__SELECTION__.
"""

A .NET codger getting into Linux on Windows

May 17, 2017

Running .NET through Visual Studio with Microsoft SQL Server and onto a Windows Server instance has been that comfortable jumper for many years. As much as the landscape changed from Web Forms to MVC, stored procedures to Entity Framework, you still had that sense of familiarity that Microsoft won’t let you down. That rubber stamp of Microsoft quality has been an easy sell. You could say:

We’re a Microsoft shop

and even if you didn’t have any certification, clients would know that the company you worked for did things properly. Choosing a new Microsoft technology to plug into it meant that no questions would be asked.

That’s all changed. If you feel stitched into the comfy Microsoft jumper, it’s time to look beyond it because of cost. A Windows Server instance is expensive. A SQL Server instance is expensive (especially if you need database level encryption). Visual Studio is expensive. I’m very productive with Visual Studio and .NET so I want to keep using those but I find it more difficult to justify the cost. There is quality elsewhere, the world is moving on and so is Microsoft.

"""

__INFORMATION SUPPLIED__.
"""

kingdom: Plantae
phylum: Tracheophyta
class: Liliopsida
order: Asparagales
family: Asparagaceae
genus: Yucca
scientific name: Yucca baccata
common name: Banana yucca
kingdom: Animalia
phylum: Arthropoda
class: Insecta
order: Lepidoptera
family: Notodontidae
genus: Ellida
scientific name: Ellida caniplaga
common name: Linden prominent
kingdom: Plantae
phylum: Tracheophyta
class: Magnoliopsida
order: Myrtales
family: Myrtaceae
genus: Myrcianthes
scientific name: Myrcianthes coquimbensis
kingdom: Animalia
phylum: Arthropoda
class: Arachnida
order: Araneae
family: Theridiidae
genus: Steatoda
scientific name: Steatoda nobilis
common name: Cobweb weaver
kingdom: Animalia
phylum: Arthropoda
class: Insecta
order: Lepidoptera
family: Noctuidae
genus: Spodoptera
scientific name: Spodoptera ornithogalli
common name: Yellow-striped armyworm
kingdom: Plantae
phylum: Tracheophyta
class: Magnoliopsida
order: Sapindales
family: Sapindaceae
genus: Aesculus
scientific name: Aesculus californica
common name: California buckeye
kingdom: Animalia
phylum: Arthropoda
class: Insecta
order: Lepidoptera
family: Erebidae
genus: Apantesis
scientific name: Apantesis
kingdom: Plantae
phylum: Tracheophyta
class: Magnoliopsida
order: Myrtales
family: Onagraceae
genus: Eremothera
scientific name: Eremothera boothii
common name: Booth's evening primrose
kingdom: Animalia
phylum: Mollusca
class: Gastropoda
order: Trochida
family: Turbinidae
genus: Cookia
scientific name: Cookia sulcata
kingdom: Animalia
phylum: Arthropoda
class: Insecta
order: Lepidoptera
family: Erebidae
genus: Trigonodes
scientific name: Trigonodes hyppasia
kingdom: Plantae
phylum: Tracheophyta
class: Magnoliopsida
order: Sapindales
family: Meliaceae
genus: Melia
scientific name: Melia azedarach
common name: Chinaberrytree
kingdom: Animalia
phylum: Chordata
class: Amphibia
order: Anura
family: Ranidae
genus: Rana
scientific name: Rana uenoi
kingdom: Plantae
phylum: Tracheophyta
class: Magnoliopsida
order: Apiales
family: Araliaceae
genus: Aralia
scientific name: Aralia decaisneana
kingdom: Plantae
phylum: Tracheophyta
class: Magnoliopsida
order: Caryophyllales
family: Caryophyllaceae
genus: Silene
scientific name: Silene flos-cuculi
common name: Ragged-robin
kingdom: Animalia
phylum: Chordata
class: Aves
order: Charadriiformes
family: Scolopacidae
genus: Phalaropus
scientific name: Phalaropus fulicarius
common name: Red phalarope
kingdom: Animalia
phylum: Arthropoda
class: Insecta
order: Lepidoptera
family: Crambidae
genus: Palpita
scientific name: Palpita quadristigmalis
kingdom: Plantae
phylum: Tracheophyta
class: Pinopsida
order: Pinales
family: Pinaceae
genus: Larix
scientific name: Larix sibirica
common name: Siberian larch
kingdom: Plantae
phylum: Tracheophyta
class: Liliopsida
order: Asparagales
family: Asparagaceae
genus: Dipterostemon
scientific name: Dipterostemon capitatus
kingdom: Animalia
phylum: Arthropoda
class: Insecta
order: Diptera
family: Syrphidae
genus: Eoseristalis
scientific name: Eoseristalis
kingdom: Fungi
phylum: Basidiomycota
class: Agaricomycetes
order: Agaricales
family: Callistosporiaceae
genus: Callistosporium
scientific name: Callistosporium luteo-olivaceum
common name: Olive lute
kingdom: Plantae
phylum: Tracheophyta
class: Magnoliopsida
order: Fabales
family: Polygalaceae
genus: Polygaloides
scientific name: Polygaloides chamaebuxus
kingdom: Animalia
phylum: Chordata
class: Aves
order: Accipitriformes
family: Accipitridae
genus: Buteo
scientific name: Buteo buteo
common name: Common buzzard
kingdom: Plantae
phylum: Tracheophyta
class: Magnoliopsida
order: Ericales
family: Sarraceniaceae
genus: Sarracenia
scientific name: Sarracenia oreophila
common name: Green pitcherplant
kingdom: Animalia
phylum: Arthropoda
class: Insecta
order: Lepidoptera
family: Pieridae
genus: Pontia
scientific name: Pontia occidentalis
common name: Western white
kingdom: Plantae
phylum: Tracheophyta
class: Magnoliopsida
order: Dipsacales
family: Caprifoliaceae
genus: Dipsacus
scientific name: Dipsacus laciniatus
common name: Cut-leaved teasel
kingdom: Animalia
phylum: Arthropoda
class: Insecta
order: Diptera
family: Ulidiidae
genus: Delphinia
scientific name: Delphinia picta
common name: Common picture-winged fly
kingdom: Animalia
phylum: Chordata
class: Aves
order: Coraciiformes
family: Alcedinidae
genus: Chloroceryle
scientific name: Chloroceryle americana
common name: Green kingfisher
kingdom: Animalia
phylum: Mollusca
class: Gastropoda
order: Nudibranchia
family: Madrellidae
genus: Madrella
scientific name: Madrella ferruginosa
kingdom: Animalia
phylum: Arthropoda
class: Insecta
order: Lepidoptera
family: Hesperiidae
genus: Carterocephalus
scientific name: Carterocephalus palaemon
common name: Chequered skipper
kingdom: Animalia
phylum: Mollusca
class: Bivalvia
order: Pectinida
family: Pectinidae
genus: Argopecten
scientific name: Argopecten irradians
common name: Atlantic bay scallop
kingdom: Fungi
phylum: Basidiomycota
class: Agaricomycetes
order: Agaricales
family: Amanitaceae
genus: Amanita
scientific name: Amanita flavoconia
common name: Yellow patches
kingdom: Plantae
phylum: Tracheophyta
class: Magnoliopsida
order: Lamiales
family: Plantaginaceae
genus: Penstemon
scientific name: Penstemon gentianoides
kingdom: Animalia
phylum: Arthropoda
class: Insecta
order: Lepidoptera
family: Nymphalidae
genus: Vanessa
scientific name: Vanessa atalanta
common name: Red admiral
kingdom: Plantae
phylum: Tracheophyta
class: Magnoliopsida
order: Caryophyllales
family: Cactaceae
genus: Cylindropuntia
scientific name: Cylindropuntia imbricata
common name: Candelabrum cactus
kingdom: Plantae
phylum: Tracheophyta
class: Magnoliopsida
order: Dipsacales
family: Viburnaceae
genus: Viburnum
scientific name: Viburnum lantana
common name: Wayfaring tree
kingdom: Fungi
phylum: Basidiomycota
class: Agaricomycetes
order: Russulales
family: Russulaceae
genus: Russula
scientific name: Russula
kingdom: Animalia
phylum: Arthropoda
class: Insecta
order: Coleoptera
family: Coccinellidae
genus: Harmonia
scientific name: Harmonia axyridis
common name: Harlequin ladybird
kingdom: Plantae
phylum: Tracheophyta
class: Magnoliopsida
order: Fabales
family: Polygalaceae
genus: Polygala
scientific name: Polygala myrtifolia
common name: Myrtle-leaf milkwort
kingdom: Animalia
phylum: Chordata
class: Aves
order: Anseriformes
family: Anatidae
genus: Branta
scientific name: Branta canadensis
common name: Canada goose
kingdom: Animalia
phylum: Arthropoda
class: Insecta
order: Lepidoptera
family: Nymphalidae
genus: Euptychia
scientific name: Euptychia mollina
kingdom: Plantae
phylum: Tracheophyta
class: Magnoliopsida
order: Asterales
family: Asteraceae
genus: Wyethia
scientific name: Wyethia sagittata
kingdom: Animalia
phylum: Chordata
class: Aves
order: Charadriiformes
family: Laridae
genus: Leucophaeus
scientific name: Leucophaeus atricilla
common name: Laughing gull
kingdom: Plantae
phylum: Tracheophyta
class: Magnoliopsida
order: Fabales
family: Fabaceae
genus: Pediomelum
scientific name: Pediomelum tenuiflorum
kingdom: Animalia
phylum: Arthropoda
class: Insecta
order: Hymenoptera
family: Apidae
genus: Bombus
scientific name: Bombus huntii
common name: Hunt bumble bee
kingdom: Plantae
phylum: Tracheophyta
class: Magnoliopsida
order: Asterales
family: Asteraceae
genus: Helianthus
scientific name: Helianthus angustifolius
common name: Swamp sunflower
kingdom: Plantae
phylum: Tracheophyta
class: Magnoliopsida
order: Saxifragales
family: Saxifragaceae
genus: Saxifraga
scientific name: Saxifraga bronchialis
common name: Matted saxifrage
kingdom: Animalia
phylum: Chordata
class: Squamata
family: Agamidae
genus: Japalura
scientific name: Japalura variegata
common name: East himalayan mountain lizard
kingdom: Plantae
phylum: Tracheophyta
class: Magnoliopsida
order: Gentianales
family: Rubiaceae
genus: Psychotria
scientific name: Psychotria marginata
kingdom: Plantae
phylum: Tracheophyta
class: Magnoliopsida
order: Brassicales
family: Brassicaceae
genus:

"""

__DIRECTIONS__.
1. Translate this sentence from the post about a .NET developer moving toward Linux into Spanish: "A Windows Server instance is expensive."
2. Resume the post about a .NET developer moving toward Linux, picking up right after its final sentence.

__ANSWERS PER TASK__.
1. Una instancia de Windows Server es cara.

2.
Getting into Linux

Before you defenstrate your Windows 10 box with a sharp toe punt, you’ll be pleased to read that you can learn Linux from within the comfort of your own Windows environment. Microsoft have embedded Linux into something called the Windows Subsystem for Linux (WSL) since the “Anniversary Update”. You could do this with a VM but that would take lots of extra resources and you can run Windows programs side-by-side. It’s free but a bit of a pain to get it running:

WSL Installation Instructions

Useful things about the WSL

The WSL (at time of writing) runs Ubuntu 14.04. This is a Linux distribution (distro), which is a whole operating system made up from the Linux kernal and a package manager. Packages are tiny little applications and libraries. The bare distro might not have many packages on it but it. As you use your WSL more, you’ll find that you’re installing packages a lot.

Once you have the WSL running, check out the version you’re on:

$ lsb_release -a

You can update all the packages by:

$ sudo apt-get update

sudo means that the command will run with super user priviledges (it’s short for sper user do). apt-get is the name of the package manager for Ubuntu (and Debian) distros. And update is the command itself. apt-get will run off to its preferred repository and download the latest packages. If there are any updates available, it will tell you each time you run it.

The command window you’re typing into (also called a shell) uses a scripting language called bash. Bash is super-powerful but doesn’t look like batch or Powershell, so it’s a new skill to learn.

Where is the C drive?

The C drive is “mounted”. You can use tab for autocomplete on longer folder names.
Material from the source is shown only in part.